Chinese writer (c. 1296 – c. 1372)

Shi Nai'an (施耐庵 (Shī Nài'ān), c. 1296–1372) was a Chinese writer from the Yuan and early Ming periods. Shuihu zhuan (Water Margin), one of the Four Great Classical Novels of Chinese literature, is traditionally attributed to him.

==Biography==
Little is known about Shi. Traditionally, it was believed that he was a teacher of Luo Guanzhong, the editor or author of Romance of the Three Kingdoms, another of the Four Great Classical Novels. The recent Chinese scholar Ge Liangyan writes that little is known about Luo, and about Shi even less. Late Ming and early Qing scholars claimed that Shi lived near the end of the Yuan dynasty and that he was a native of Hangzhou, but they may have been echoing each other or citing the conjectures that they did not endorse. The early 20th century scholar Lu Xun thought that the name "Shi Nai'an" might have been invented by composers of a later edition of the novel.

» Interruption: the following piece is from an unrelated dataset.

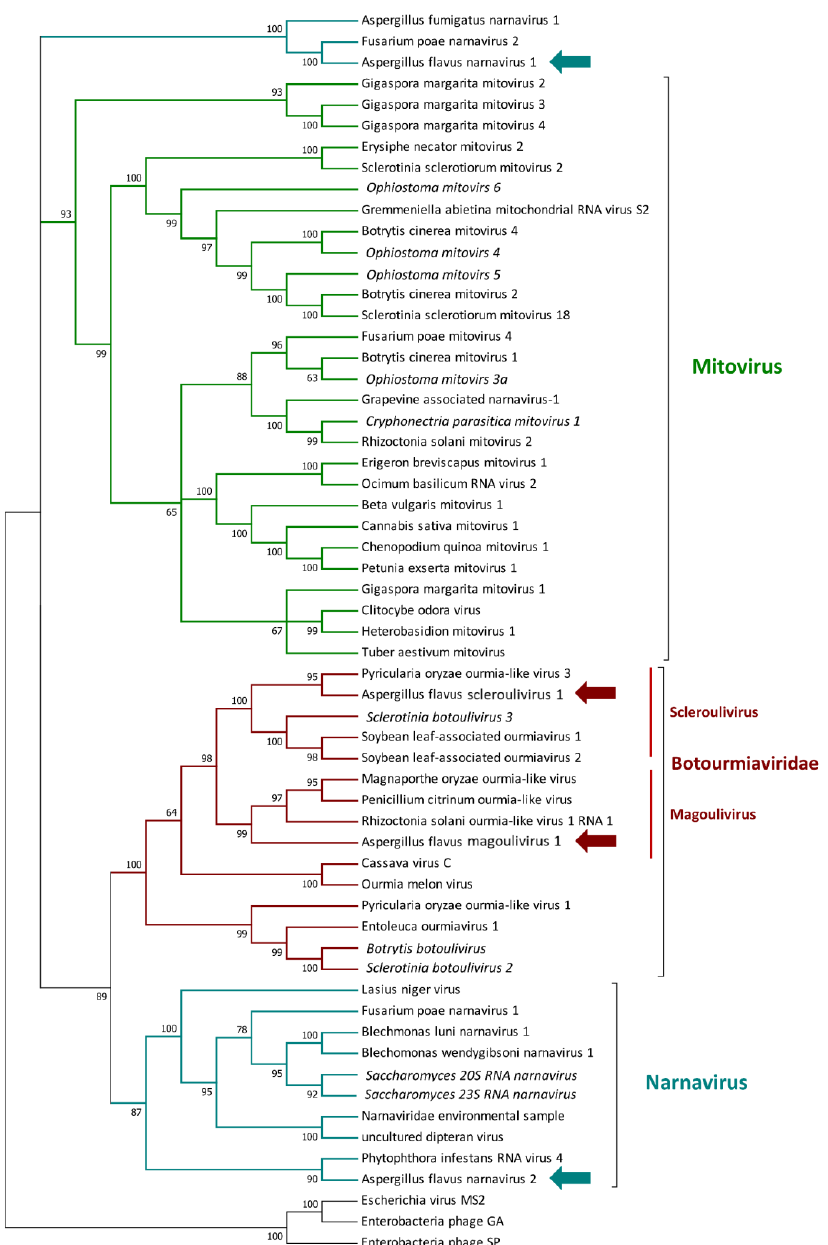
Figure 3. Phylogenetic relationship of viruses belonging to the Lenarviricota phylum. Amino acids’ sequences of RNA-dependent RNA polymerases (RdRps) were aligned using MUSCLE, and phylogeny were then derived using the likelihood methodology in IQTREE. Numbers above branches represent statistical support based on bootstrap analysis (1000 replicates). Viruses identified in this work are indicated by colored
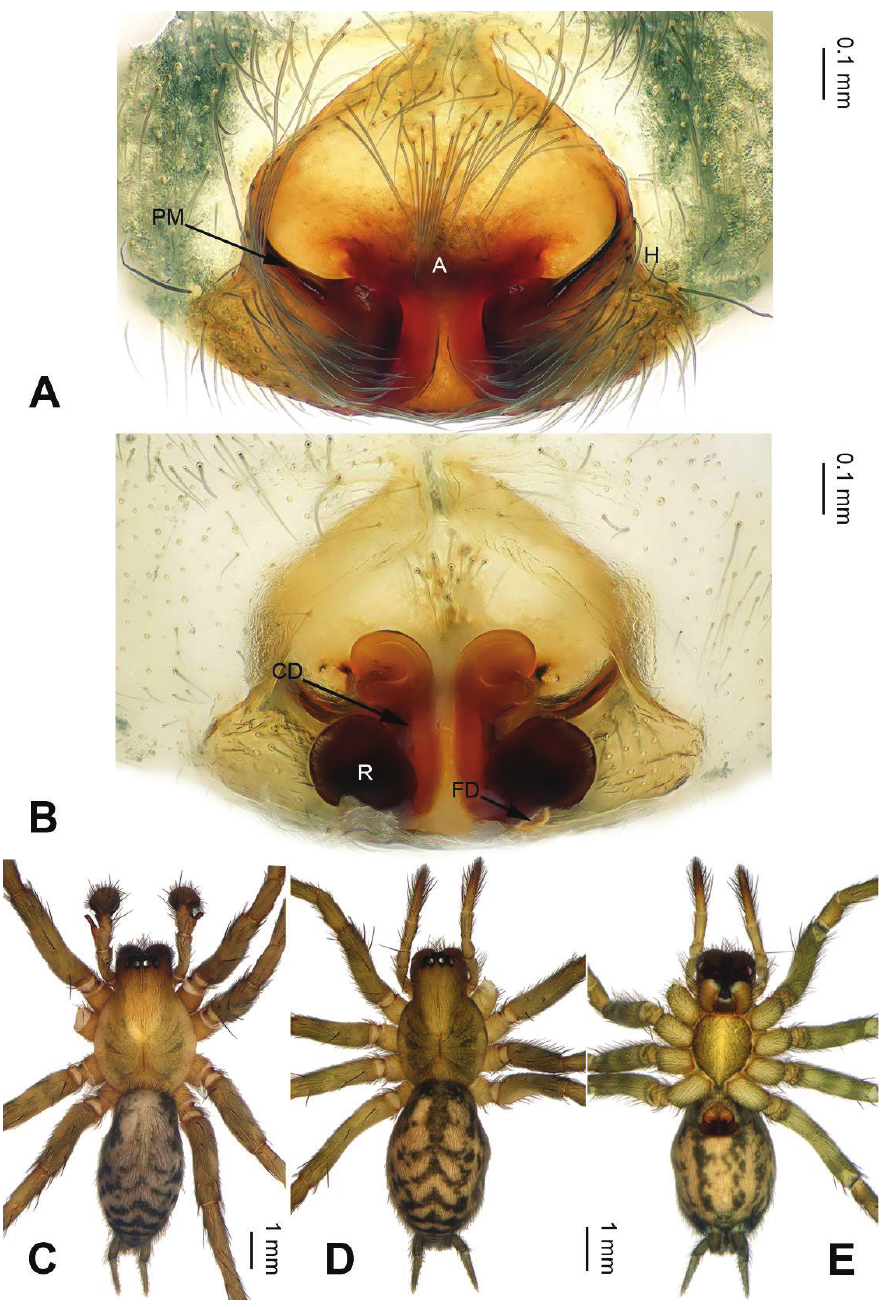
Figure 4. Longicoelotes kulianganus , specimen from Guling. A Epigyne, ventral view B Vulva, dorsal view C Male habitus, dorsal view D Female habitus, dorsal view E Female habitus, ventral view. A = epigynal atrium, CD = copulatory duct, FD = fertilization duct, H = epigynal hood, PM = posterior margin of atrium, R = receptacle. Scale bars: equal for D, E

Shortly after World War II, a memorial tablet bearing Shi's name was found in Xinghua county, Jiangsu, and in the early 1950s a team of researches was sent to investigate. The chief investigator declared "Not even the faintest vestige of Shi Nai'an was found to be there." Evidence in a family genealogy seemed to affirm his identity, but it is not clear that the genealogy was authentic. Ge Liangyan concludes that the debate over the existence of Shi will "never lead to a conclusive end." He adds that in any case, we will not be able to determine whether either Luo or Shi, if they existed, were involved with the compilation of Water Margin.

Nor has the attempt by the eminent drama expert Wu Mei (吳梅) and others to identify Shi Nai'an as Shi Hui (施惠) gained much of a following. Dai Bufan denies that Shi Nai'an ever existed, explaining that his persistently cited name may be a pseudonym for an anonymous compiler working under the patronage of Guo Xun (郭勛).

The Shi Nai'an Literary Prize is named in his honour.